*** Page excerpt ***

Abstract:
A method of reacting amine compounds with halons and perhalogenated compounds, resulting in the conversion of these ozone-depleting species into non-volatile salts and a variety of other amine derivatives is disclosed.

Description:
RELATED APPLICATIONS 
     The present application claims benefit from earlier filed U.S. Provisional Application No. 61/793,675, filed Mar. 15, 2013, which is incorporated by reference in its entirety for all purposes. 
    
    
     BACKGROUND 
     Field of the Invention 
     This application is generally directed to halons and more particularly, to the use of nitrogen-containing compounds in preparing nonvolatile derivatives of halons and other perhalogenated, ozone-depleting compounds. 
     Discussion of the Related Art 
     Halons are generally defined as perhalogenated alkanes, usually containing at least one bromine, while another well-known class of perhalogenated alkanes, freons, contain at least one fluorine, that are often used, among other things, as fire suppressing agents. Yet, because these compounds also damage stratospheric ozone, many have been phased out, while others are in the process of being eliminated altogether. As a result, there are stockpiles of these compounds slated for destruction, which currently occurs by incineration. There have been a limited number of other synthetic processes to convert some halons and freons into various nonvolatiles. 
     In one of these processes halons react in the gas phase via reductive coupling with methane at elevated temperatures, and halon 1301 (CBrF 3 ) is converted into trifluoromethane, ethylene and HBr; halon 1211 (CBrClF 2 ) is converted into difluoroethane, HCl and HBr. However, this process is run in capital intensive equipment under high purity and extreme conditions. 
     The reaction of amines with alkylhalides by an SN-2, bimolecular substitution mechanism, has been utilized to prepare a variety of amines and quaternary ammonium compounds. For example,
 
NH 3 +R 1 X→R 1 NH 2   1.
 
R 1 NH 2 +R 2 X→R 1 R 2 NH  2.
 
R 1 R 2 NH+R 3 X→R 1 R 2 R 3 N  3.
 
R 1 R 2 R 3 N+R 4 X→R 1 R 2 R 3 R 4 N + X −   4.
 
     The reaction of amines with halons (perhalogenated alkyls), however, does not easily yield quaternary ammonium compounds due to the instability of the electrophilic, halogenated alkyl byproduct. The resulting alkyl group is predicted to attach to the nitrogen atom, which is then positively charged. However, in the case of halons, the alkyl group is so electrophilic, that it is not stable with this charge. The process does include the initial bimolecular substitution reaction which eliminates either Br −  or Cl − .

*** Given information ***

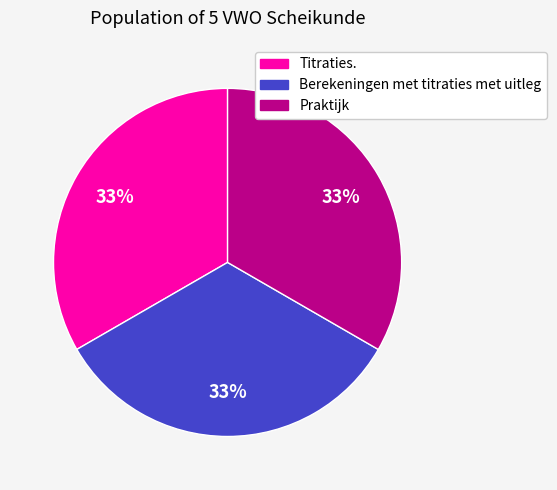

Is Berekeningen met titraties met uitleg the majority of the pie?

No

***

- [How to complete this task]: Pick up the patent description above on reacting amines with halons and continue it from its last sentence.

- [Answer to the problem]:
     SUMMARY OF THE INVENTION 
     The present application is directed to, and discloses a method of converting halogen-containing compounds by providing a halogen-containing compound, an amine-containing compound, and an alkali metal-containing compound. These three compounds are then contacted together to form a mixture, and heated to a first temperature to drive the reaction. The method further includes cooling the mixture to room temperature, and isolating the products. 
     Isocyanide compounds are made by a method taught herein. The method includes providing a halogen-containing compound having at least one carbon, C 1 , providing a primary amine compound having an alkyl group, R, contacting the halogen-containing compound, and the primary amine compound together to form a mixture, heating the mixture to a first temperature, cooling the mixture to room temperature, and isolating the isocyanide compound.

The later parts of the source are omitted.